Les huttes des Nègres se nomment _kombets_. Un kombet est distribué en plusieurs parties, dont l'une sert de cuisine, l'autre de salle à manger, une autre de chambre de lit, avec des ouvertures pour la communication. Les maisons des seigneurs, suivant Le Maire, ont quelquefois quarante ou cinquante de ces pavillons. Celle des rois n'en a pas moins de cent, mais couverts de paille comme les plus pauvres. Le commun des Nègres en a deux ou trois. L'enclos des personnes de qualité est une palissade ou d'épines ou de roseaux, soutenue de distance en distance par des piliers. Leurs kombets communiquent de l'un à l'autre par des routes qui s'entrelacent en forme de labyrinthe. Dans l'intérieur de l'enclos il se trouve ordinairement de fort beaux arbres, mais sans ordre et dispersés comme au hasard, à moins que la maison, comme celles de plusieurs princes, n'ait été bâtie exprès dans le voisinage de quelques petits bois, dont une partie se trouve renfermée dans l'enclos.

Le palais du damel, ou du roi de Cayor, est distingué par sa magnificence. Avant la première porte de l'enclos, on trouve une grande et belle place pour exercer ses chevaux, quoiqu'il n'en ait pas plus de dix ou douze. Au long de l'enclos, les seigneurs ont des huttes, qui composent comme l'avant-garde de celle du roi. Une longue allée de baobabs conduit de la première place au palais. Des deux côtés de cette avenue sont les logemens des officiers et des principaux domestiques du roi, entourés chacun d'une palissade, ce qui forme beaucoup de détours avant qu'on arrive à son appartement; mais le respect seul empêche les sujets d'en approcher. Toutes ses femmes ont aussi des kombets particuliers, où elles ont cinq ou six esclaves pour les servir. Il voit celle chez qui son caprice le porte, sans autre règle que celle de ses désirs. Les autres n'en témoignent jamais de jalousie; cependant il y en a toujours une qui est traitée en favorite; et lorsqu'il en est fatigué, il l'envoie dans quelque village, en lui assignant les fonds nécessaires pour son entretien. Sa place est aussitôt occupée. De trente femmes que ce prince entretient, il en avait envoyé successivement la moitié dans ces demeures étrangères.

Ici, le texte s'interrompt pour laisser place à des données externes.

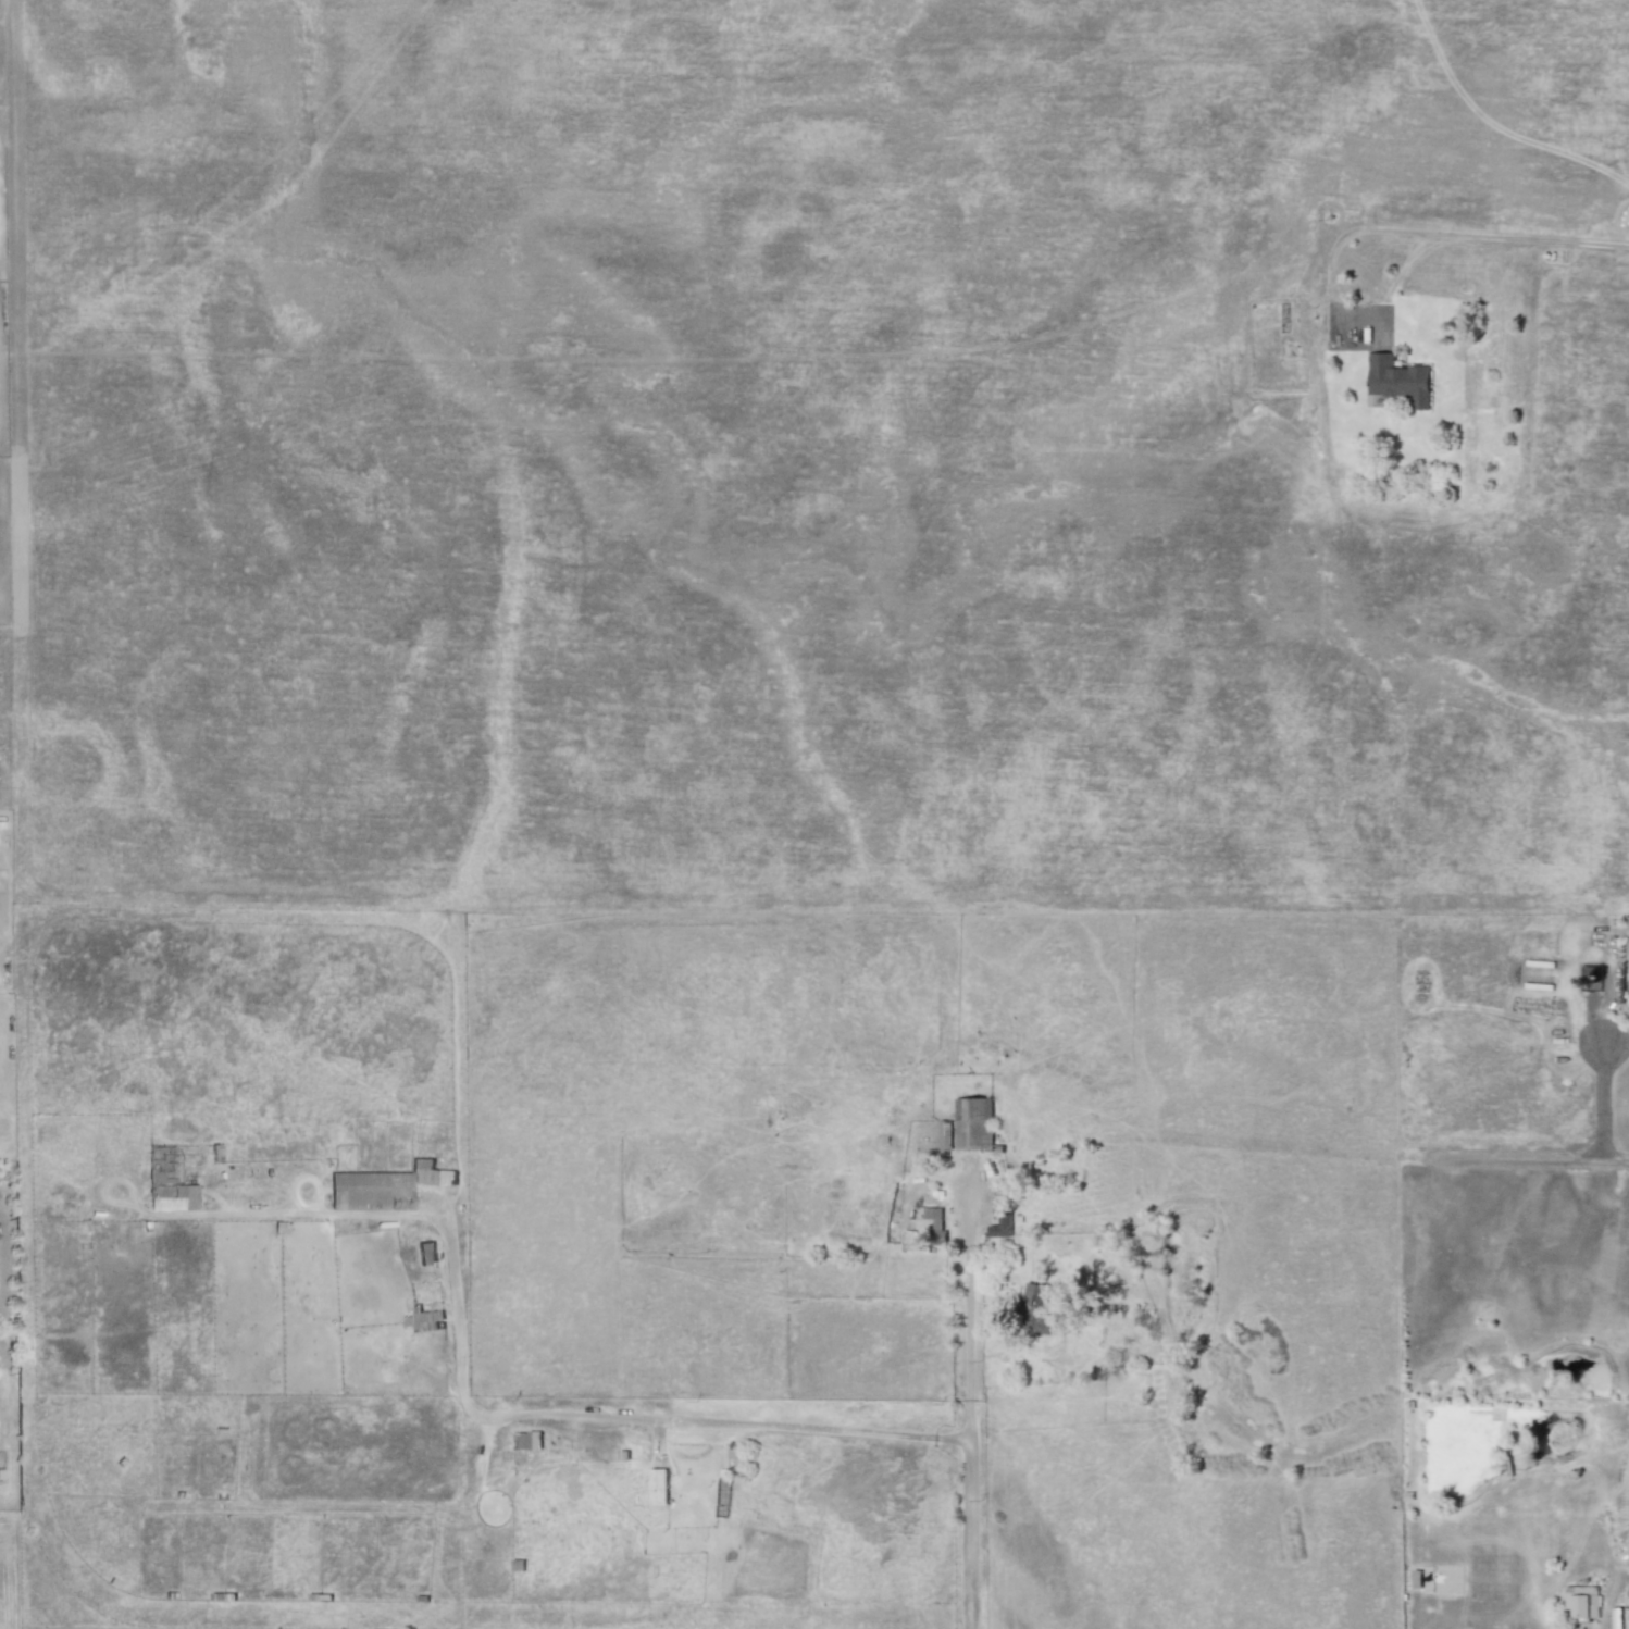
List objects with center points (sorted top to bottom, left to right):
road: (1451, 235)
building: (1398, 380)
road: (1615, 1046)
road: (1602, 1104)
building: (972, 1123)
road: (1532, 1161)
building: (382, 1187)
building: (170, 1195)
building: (933, 1215)
building: (425, 1253)
building: (1035, 1311)
building: (418, 1320)
road: (968, 1410)
road: (612, 1412)
building: (526, 1440)
building: (656, 1487)
building: (1579, 1601)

Rien n'est si pauvre que l'ameublement des Nègres. C'est un coffre pour renfermer leurs habits, une natte élevée sur quelques pieux pour leur servir de lit, une ou deux jattes qui contiennent de l'eau, quelques calebasses, deux ou trois mortiers de bois pour broyer le maïs et le riz, un panier pour l'y renfermer, et quelques plats de bois pour servir le couscous aux heures du repas. Les Nègres de distinction ne sont jamais sans une estrade ou une sorte de banc élevé de deux ou trois pieds, et couvert de belles nattes, sur lesquelles ils sont assis pendant le jour. Les palais des rois et des princes sont un peu mieux meublés, parce qu'il y en a peu qui n'emploient à cet usage une partie des marchandises qu'ils achètent des Européens.